**TRAVAIL DEMANDÉ**
a – Relevez tous les personnages du film nommés dans le texte sur Portrait of a Certain Orient.
b – Reprenez le texte sur Portrait of a Certain Orient là où il s'arrête et poursuivez-le.

====== EXTRAIT DU DOCUMENT

Nous sommes à la fin des années 1940 et déjà le Liban s'enfonce dans un de ces conflits dévastateurs qui sont sa fatalité. Émilie et Émir, un frère et une sœur de la communauté maronite, se retrouvent orphelins. Leurs parents ont été tués par des musulmans. Émilie vit dans un couvent d’où son frère vient la retirer brutalement, avec une violence injustifiée. Il est visiblement perturbé et lui annonce qu’à défaut de se suicider, il veut partir avec elle pour le Brésil. Elle est réticente, mais il la convainc. À bord du bateau qui fend l’océan officie Omar, un marchand de pacotille musulman. Émilie est irrésistiblement attirée par son charme et son bagout. Ils s’aiment. Émir enrage à l’idée que sa sœur se lie à cet Omar. Peut-être n’est-ce, au-delà de ses préjugés (« ils ont tué nos parents »), qu’un rejet de l’idée qu’elle s’attache librement à un homme, tout simplement.  Mesure que l'histoire se déroule avec pour toile de fond la majestueuse forêt amazonienne, le comportement déréglé d'Émir et le choix que fait Émilie entraînent des conséquences désastreuses.

Émir (Zakaria Kaakour) menace de se suicider. Capture d'écran

Exploration de l’altérité

« Portrait of a Certain Orient est un film sur la passion et les préjugés qui se déroule lors d'un voyage en bateau dans la forêt amazonienne brésilienne peu après la Seconde Guerre mondiale. Dans ce film, comme dans d'autres que j'ai réalisés, je suis captivé par l'idée d'explorer le concept d'« altérité ». Je crois que la seule façon de déconstruire les préjugés est de regarder le monde à travers les yeux des autres. J'oserais même dire que c'est peut-être le seul antidote pour combattre le fanatisme », explique le réalisateur, Marcelo Gomes.

Dans la foulée du roman de Milton Hatoum sur lequel est basé son propos, le réalisateur se lance dans une exploration en noir et blanc des sentiments romantiques et des amours interdites chez les jeunes immigrés libanais, motivé par le désir de comprendre les barrières culturelles qui les entravent. Il explore la façon dont les différences religieuses peuvent masquer la jalousie ou la concurrence. « Les protagonistes de ce film traversent l'Atlantique à la recherche d'un avenir meilleur et doivent faire face à leurs passions les plus intimes. Lorsqu'ils sont détournés de leur destination finale et qu'ils passent plusieurs semaines avec une communauté indigène dans la forêt, il devient plus évident que jamais que tout préjugé religieux est déplacé », écrit aussi Marcelo Gomes.

============
====== DONNÉES DISPONIBLES

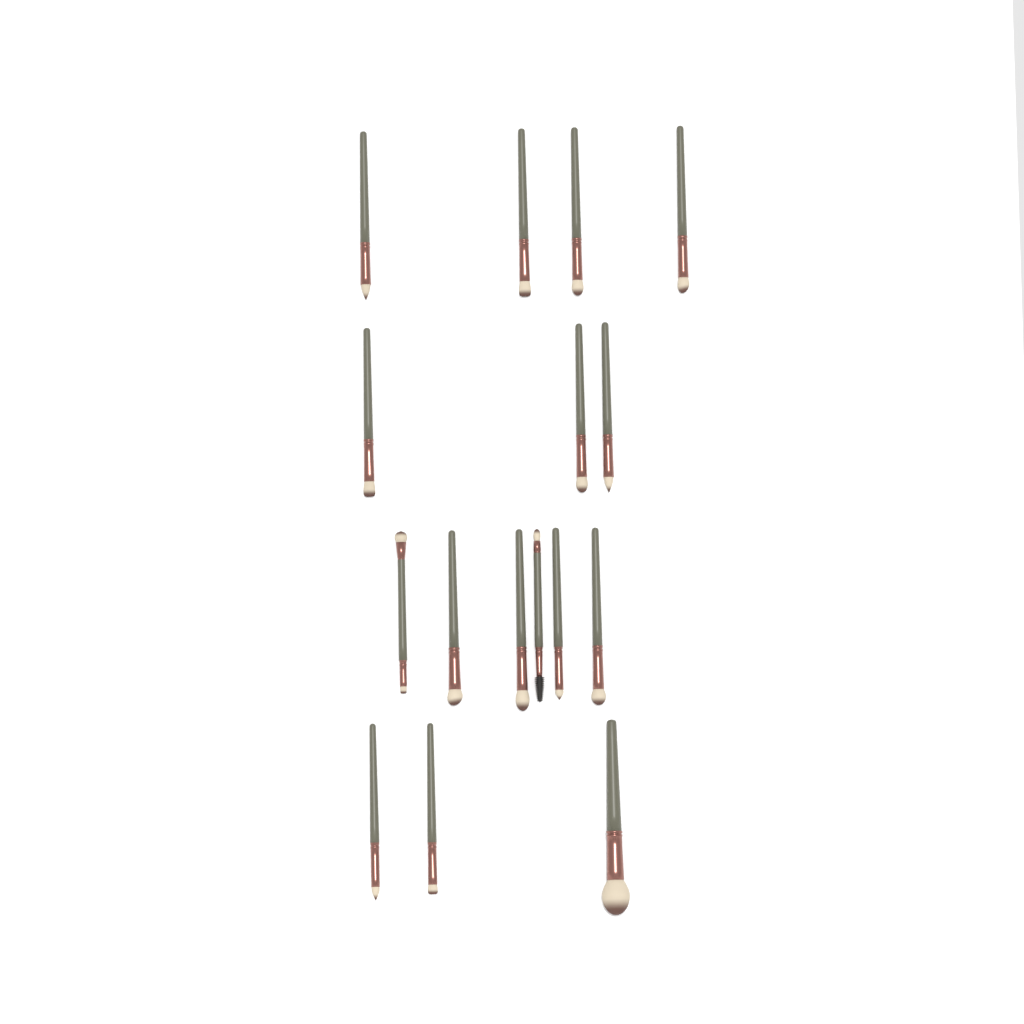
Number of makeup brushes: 16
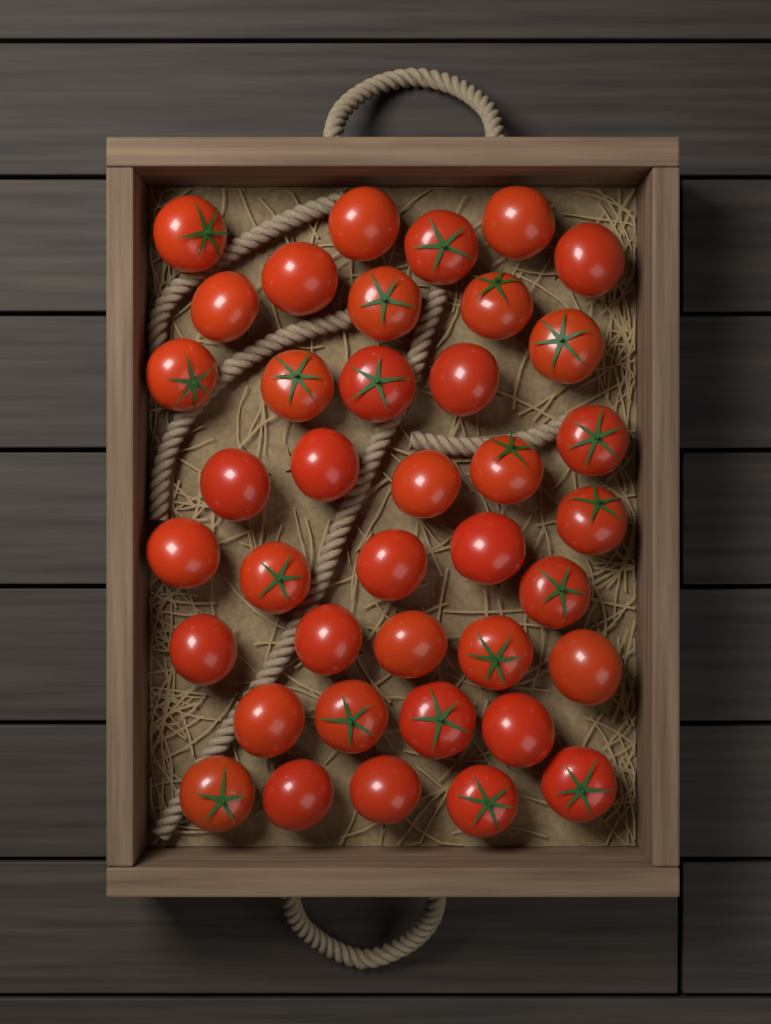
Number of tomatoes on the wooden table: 39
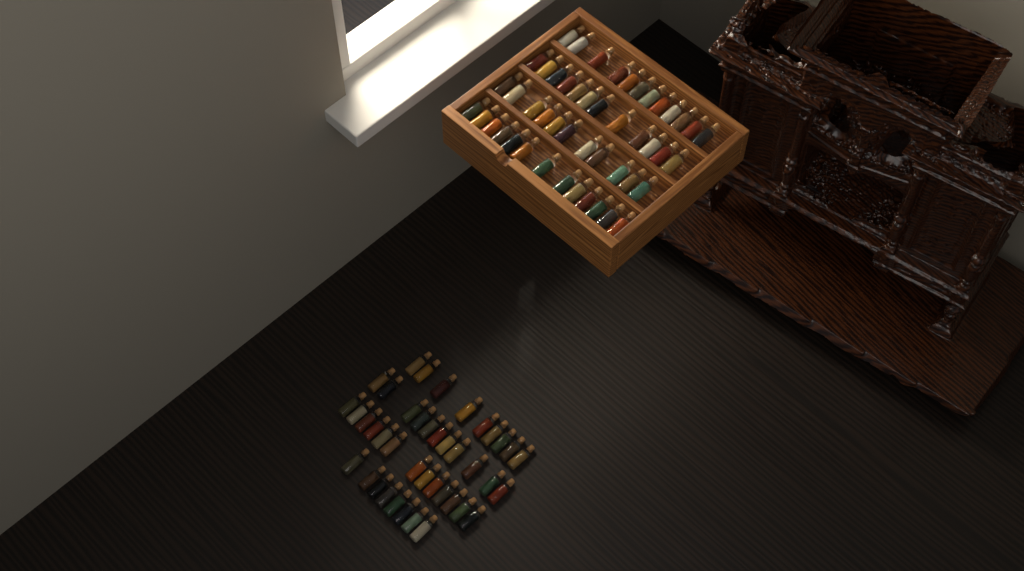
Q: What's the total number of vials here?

============

**EXERCICES CORRIGÉS**
a – Émilie, Émir, Omar

b –
La profondeur et le mystère d’une œuvre au fusain

En imaginant Manaus, destination finale de ce voyage, comme un endroit perdu au milieu de la jungle, tropical, chaleureux, attrayant, où le maintien de traditions rigides n'est plus possible, le réalisateur explore la possibilité d’une transformation de l'état d'esprit des immigrants. Car la ville, avec son charme et sa diversité, ne peut que favoriser une coexistence harmonieuse entre les autochtones, les Européens et les Arabes. « Mon souhait était de saisir la vitalité des jeunes immigrés avec une caméra intimiste. Avec le directeur de la photographie Pierre de Kerchove, nous avons accentué les différences de lumière entre la forêt amazonienne et la mer », ajoute Marcelo Gomes.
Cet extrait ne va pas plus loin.